The idyllic backdrop of her parent’s backyard served as the perfect reason for Julie to sweep her groom away from their home in New York City to have a Virginia wedding. Drawing inspiration from the atmosphere of the local area and the great outdoors, the couple added in their love of the city using the theme, “Brooklyn goes to Brightwood.” From their rustic and vintage décor to the bride’s arrival to the ceremony in a Yellow Cab – captured perfectly by Dominique Attaway Photography – these New Yorkers brought a piece of the Big Apple to Virginia. The lovely bride Julie is here to share her planning insight:
What (or who) helped you most in your planning process and/or on your wedding day?
I have to give a lot of credit to my parents, in particular my dad. My parents bought the property where we got married as a sort of semi-retirement project with plans to do about ten years of work on it. They ended up having to do most of the work in one year! From brainstorming (sometimes with very silly ideas–I had to say no to the zip line multiple times) to backbreaking manual labor, my dad deserves much of the credit for pulling it off. My husband put in a year of effort, ideas, and patience, and I will always be grateful that he came along for the ride of a slightly non-traditional wedding at home. And my wedding coordinator, Amanda Gray of Ashley Baber Weddings, was a tremendous asset, especially since I was planning a Virginia wedding from New York (and none of us are from Virginia). Throwing a wedding at home could have meant no fun for my parents, but we were able to enjoy the special day we’d planned because Amanda made sure it ran smoothly.
What was the most important thing to you when deciding who to work with for your wedding?
I wanted to feel comfortable with the vendor, and know that I was being heard. I remember speaking to one planner who made me feel like a little kid, and I was thirty at the time. When we started planning, I didn’t know what kind of bride I’d be–and just in case I became a bridezilla, I wanted to work with vendors I could have a meltdown in front of. (I never did have a meltdown in front of a vendor–my poor husband got that honor!) It was also important for the vendor to get along with my dad, since this was a very personal undertaking for him and it would grease the wheels if everyone was on the same page. We found that liking our vendors personally made planning the wedding fun.
What was your inspiration for your wedding details and/or design?
The main inspiration came from the venue–outdoorsy with straw and hay bales, lots of lights, and gorgeous local flowers by Sugar Magnolias. We were also inspired by the rustic/urban aesthetic of Brooklyn, NY, where we live. It was fun to play with city and country elements. I arrived to the ceremony in a yellow cab, for example, and we mimicked streetlights at the opening of the tent. Our invitations were made from an image of the bench in Prospect Park where my husband proposed. But we didn’t focus on being themey–we just kind of included what we liked.
What was your favorite thing about your wedding?

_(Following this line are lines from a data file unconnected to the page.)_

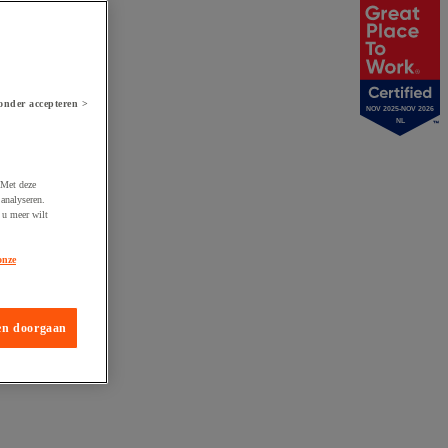
onder accepteren >
NOV 2025-NOV 2026
NL
 Met deze
analyseren.
 u meer wilt
onze
en doorgaan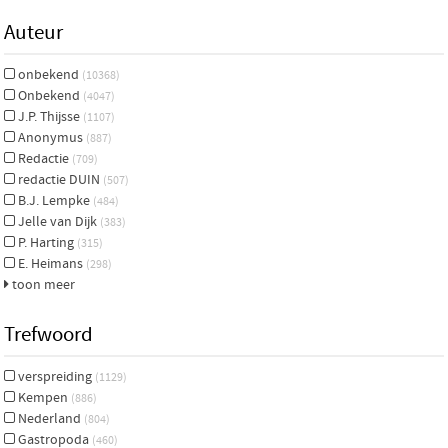
Auteur
onbekend
(10368)
Onbekend
(4047)
J.P. Thijsse
(1107)
Anonymus
(887)
Redactie
(709)
redactie DUIN
(507)
B.J. Lempke
(484)
Jelle van Dijk
(383)
P. Harting
(315)
E. Heimans
(298)
toon meer
Trefwoord
verspreiding
(1129)
Kempen
(886)
Nederland
(804)
Gastropoda
(460)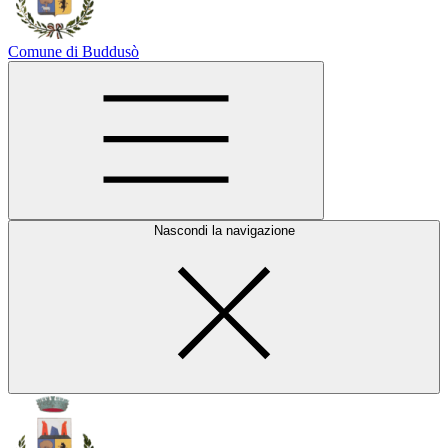
Comune di Buddusò
Nascondi la navigazione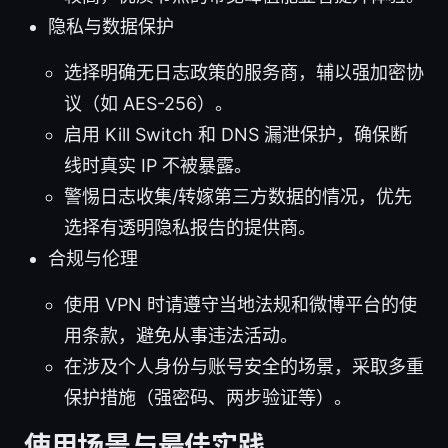
隐私与数据保护
选择明确无日志政策的服务商，辅以强加密协
议（如 AES-256）。
启用 Kill Switch 和 DNS 漏泄保护，确保断
线时真实 IP 不被暴露。
警惕日志收集/转嫁第三方数据的情况，优先
选择有透明隐私报告的提供商。
合规与伦理
使用 VPN 时请遵守当地法规和微博平台的使
用条款，避免从事违法活动。
在涉及个人身份与账号安全的场景，采取多重
保护措施（强密码、两步验证等）。
使用场景与最佳实践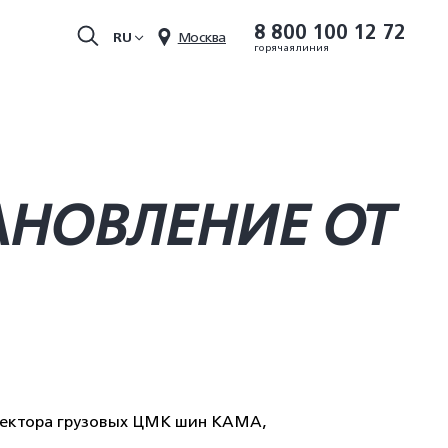
8 800 100 12 72
RU
Москва
горячая линия
АНОВЛЕНИЕ ОТ
тектора грузовых ЦМК шин КАМА,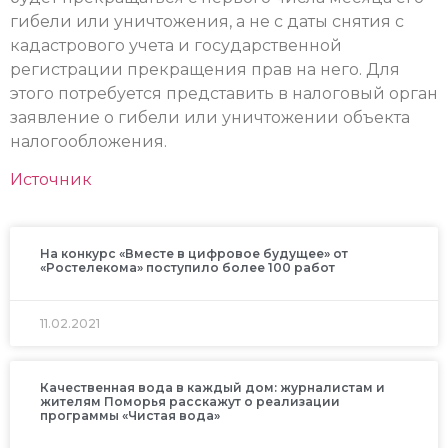
гибели или уничтожения, а не с даты снятия с
кадастрового учета и государственной
регистрации прекращения прав на него. Для
этого потребуется представить в налоговый орган
заявление о гибели или уничтожении объекта
налогообложения.
Источник
На конкурс «Вместе в цифровое будущее» от
«Ростелекома» поступило более 100 работ
11.02.2021
Качественная вода в каждый дом: журналистам и
жителям Поморья расскажут о реализации
программы «Чистая вода»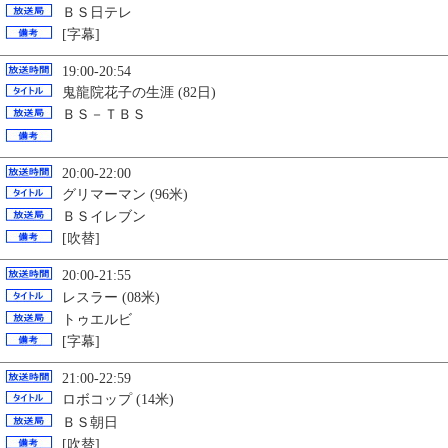
ＢＳ日テレ
[字幕]
19:00-20:54
鬼龍院花子の生涯 (82日)
ＢＳ－ＴＢＳ
20:00-22:00
グリマーマン (96米)
ＢＳイレブン
[吹替]
20:00-21:55
レスラー (08米)
トゥエルビ
[字幕]
21:00-22:59
ロボコップ (14米)
ＢＳ朝日
[吹替]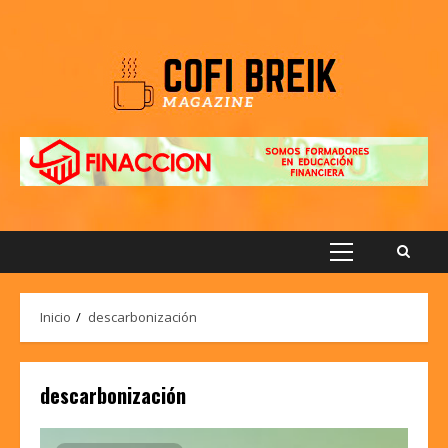
Saltar
al
contenido
Menú
principal
Inicio
descarbonización
descarbonización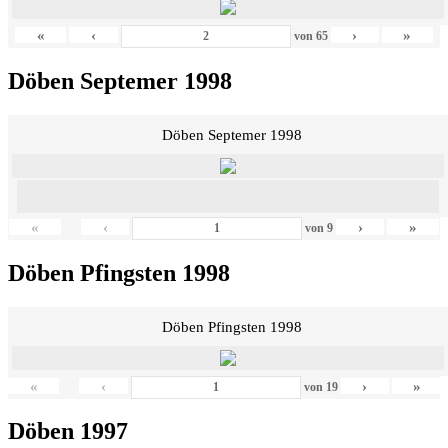
«
‹
›
»
von
65
Döben Septemer 1998
Döben Septemer 1998
«
‹
›
»
von
9
Döben Pfingsten 1998
Döben Pfingsten 1998
«
‹
›
»
von
19
Döben 1997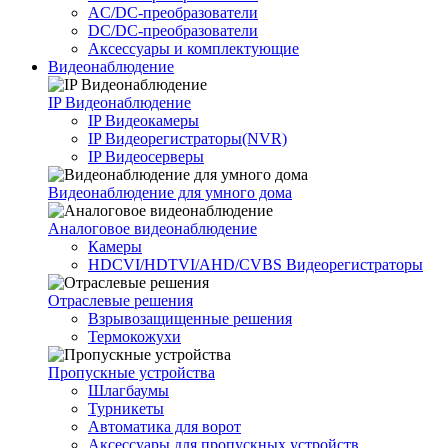
AC/DC-преобразователи
DC/DC-преобразователи
Аксессуары и комплектующие
Видеонаблюдение
IP Видеонаблюдение
IP Видеокамеры
IP Видеорегистраторы(NVR)
IP Видеосерверы
Видеонаблюдение для умного дома
Аналоговое видеонаблюдение
Камеры
HDCVI/HDTVI/AHD/CVBS Видеорегистраторы
Отраслевые решения
Взрывозащищенные решения
Термокожухи
Пропускные устройства
Шлагбаумы
Турникеты
Автоматика для ворот
Аксессуары для пропускных устройств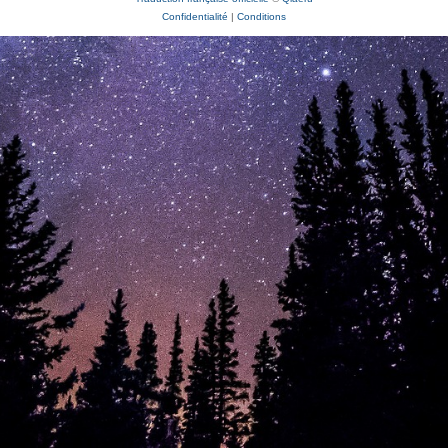
Confidentialité
|
Conditions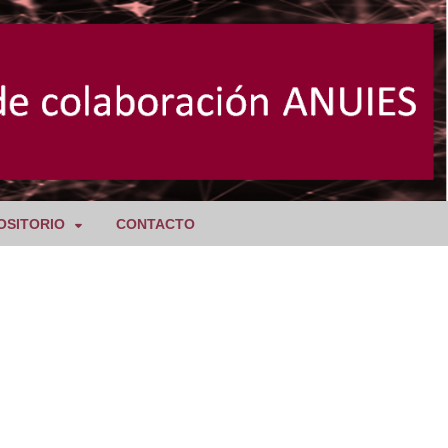
OSITORIO
CONTACTO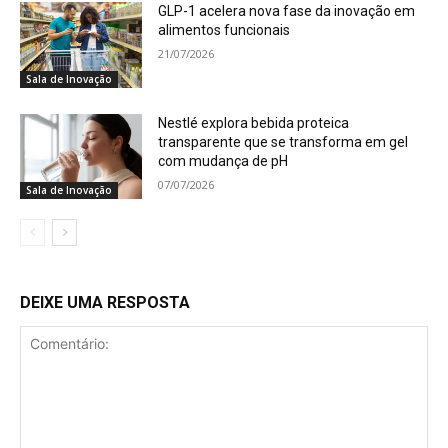
GLP-1 acelera nova fase da inovação em
alimentos funcionais
21/07/2026
Sala de Inovação
Nestlé explora bebida proteica
transparente que se transforma em gel
com mudança de pH
07/07/2026
Sala de Inovação
DEIXE UMA RESPOSTA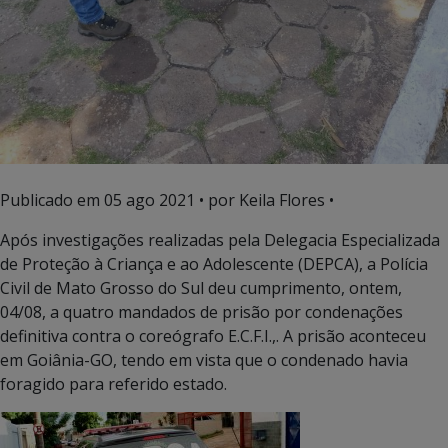
Publicado em
05 ago 2021
• por Keila Flores •
Após investigações realizadas pela Delegacia Especializada
de Proteção à Criança e ao Adolescente (DEPCA), a Polícia
Civil de Mato Grosso do Sul deu cumprimento, ontem,
04/08, a quatro mandados de prisão por condenações
definitiva contra o coreógrafo E.C.F.I.,. A prisão aconteceu
em Goiânia-GO, tendo em vista que o condenado havia
foragido para referido estado.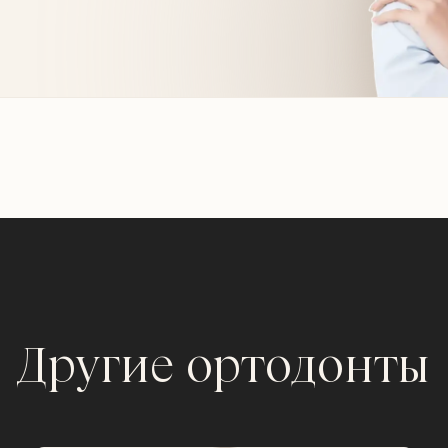
Другие ортодонты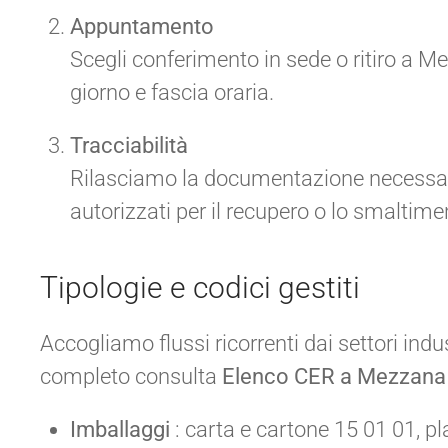
Appuntamento
Scegli conferimento in sede o ritiro a M
giorno e fascia oraria.
Tracciabilità
Rilasciamo la documentazione necessaria
autorizzati per il recupero o lo smaltime
Tipologie e codici gestiti
Accogliamo flussi ricorrenti dai settori indus
completo consulta
Elenco CER a Mezzana 
Imballaggi
: carta e cartone 15 01 01, pl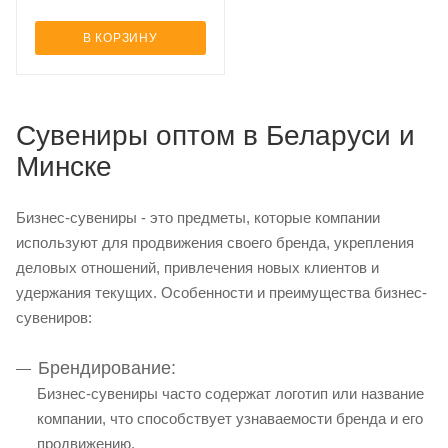
В КОРЗИНУ
Сувениры оптом в Беларуси и
Минске
Бизнес-сувениры - это предметы, которые компании
используют для продвижения своего бренда, укрепления
деловых отношений, привлечения новых клиентов и
удержания текущих. Особенности и преимущества бизнес-
сувениров:
Брендирование:
Бизнес-сувениры часто содержат логотип или название
компании, что способствует узнаваемости бренда и его
продвижению.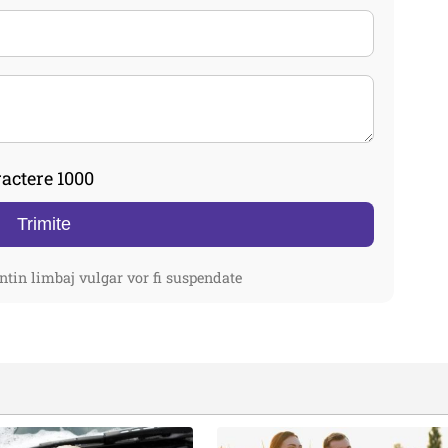
actere 1000
Trimite
ntin limbaj vulgar vor fi suspendate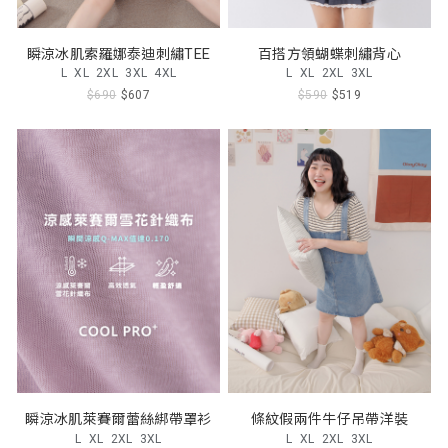
瞬涼冰肌索羅娜泰迪刺繡TEE
百搭方領蝴蝶刺繡背心
L
XL
2XL
3XL
4XL
L
XL
2XL
3XL
$690
$607
$590
$519
瞬涼冰肌萊賽爾蕾絲綁帶罩衫
條紋假兩件牛仔吊帶洋裝
L
XL
2XL
3XL
L
XL
2XL
3XL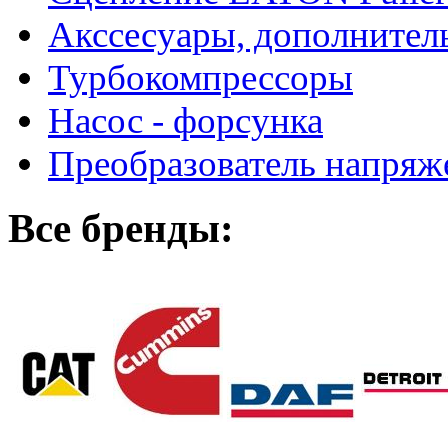
Акссесуары, дополнител
Турбокомпрессоры
Насос - форсунка
Преобразователь напря
Все бренды: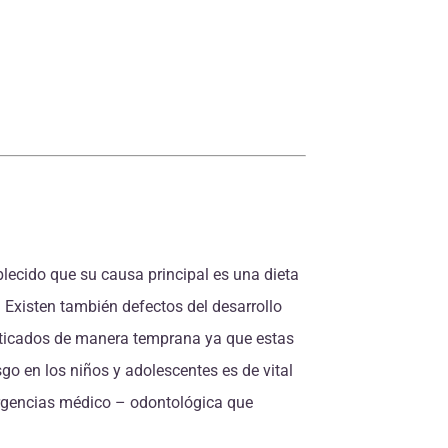
blecido que su causa principal es una dieta
 Existen también defectos del desarrollo
sticados de manera temprana ya que estas
sgo en los niños y adolescentes es de vital
 urgencias médico – odontológica que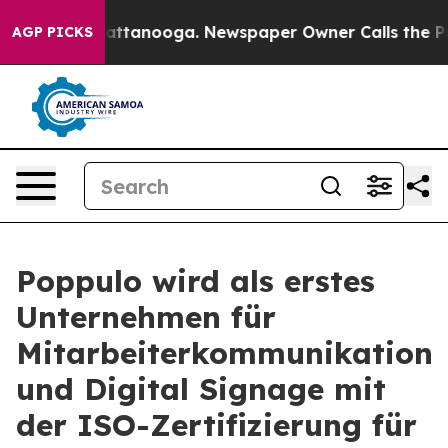
s in Chattanooga. Newspaper Owner Calls the People 
AGP PICKS
Poppulo wird als erstes
Unternehmen für
Mitarbeiterkommunikation
und Digital Signage mit
der ISO-Zertifizierung für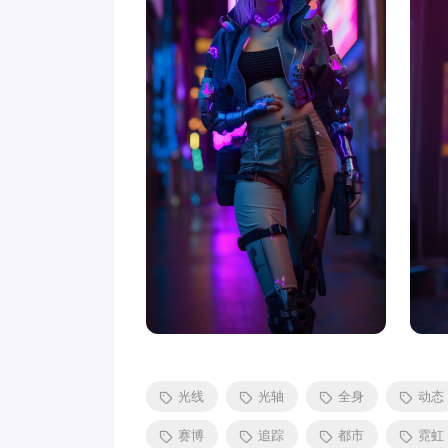
光线
光轴
全身
动态
赛博
追踪
都市
霓虹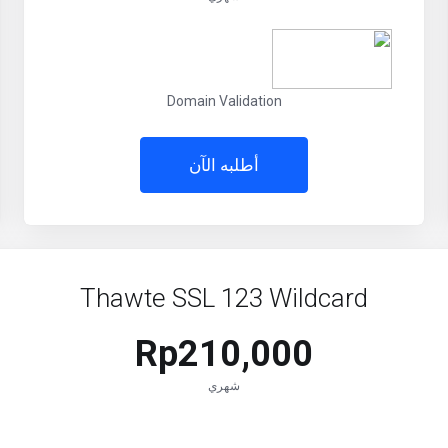
Domain Validation
أطلبه الآن
Thawte SSL 123 Wildcard
Rp210,000
شهري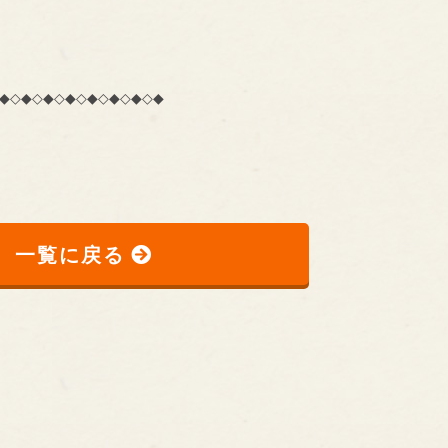
◆◇◆◇◆◇◆◇◆◇◆◇◆◇◆
一覧に戻る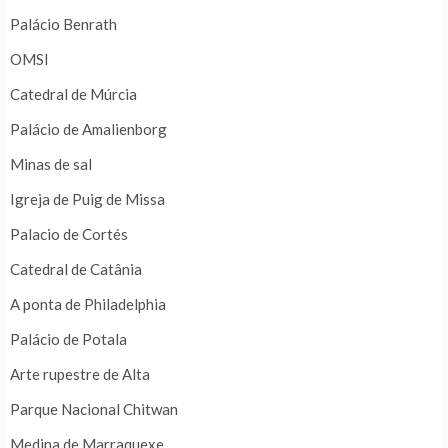
Palácio Benrath
OMSI
Catedral de Múrcia
Palácio de Amalienborg
Minas de sal
Igreja de Puig de Missa
Palacio de Cortés
Catedral de Catânia
A ponta de Philadelphia
Palácio de Potala
Arte rupestre de Alta
Parque Nacional Chitwan
Medina de Marraquexe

It’s hard to choose, but one thing I loved was the polka lesson. My grandmother passed away a few months before the wedding, and we wanted to honor her in a way that wouldn’t make half our family cry. My grandparents had loved the polka. We increased the size of the dance floor and hired Karen to give our guests a polka lesson with her husband. It was a hoot. I figured lots of guests would join, but the dance floor was utterly packed! And the pictures were great–Dominique captured our friends and family grinning, laughing, trying not to run into each other, and having a blast polka dancing in honor of Grandma. I loved it.
What is your best piece of advice for other brides?
Go with the flow, especially on the big day. Things will go wrong–with so much going on, something is bound to. But if you’re having a good time, and you’re happy to be there, the guests will be happy to be there, too–and so will your husband! Know that you can’t please everyone, but you can feel good about doing your best to make it a good time for your guests. And don’t forget what you’re there for–you’re getting married! When I arrived down the aisle and looked at my almost-husband, I totally forgot that just fifteen minutes before, I was so stressed I was ready to scream. Our marriage was starting, and I’m so glad I didn’t let anything overshadow the sacredness of that moment.
Wonderful advice, Julie! The detail I loved the most from this darling backyard wedding was the “burying of the bourbon” tradition. Typically performed before outdoor weddings, Southern tradition states that if you bury an unopened bottle of bourbon exactly one month before your nuptials – and at the site of your ceremony – you’ll ward off any chance of rain. Dig up the bottle on your wedding day and share with your bridal party to seal the deal. How about you? Are you participating in any traditions or superstitions prior to your big day? I’d love to hear!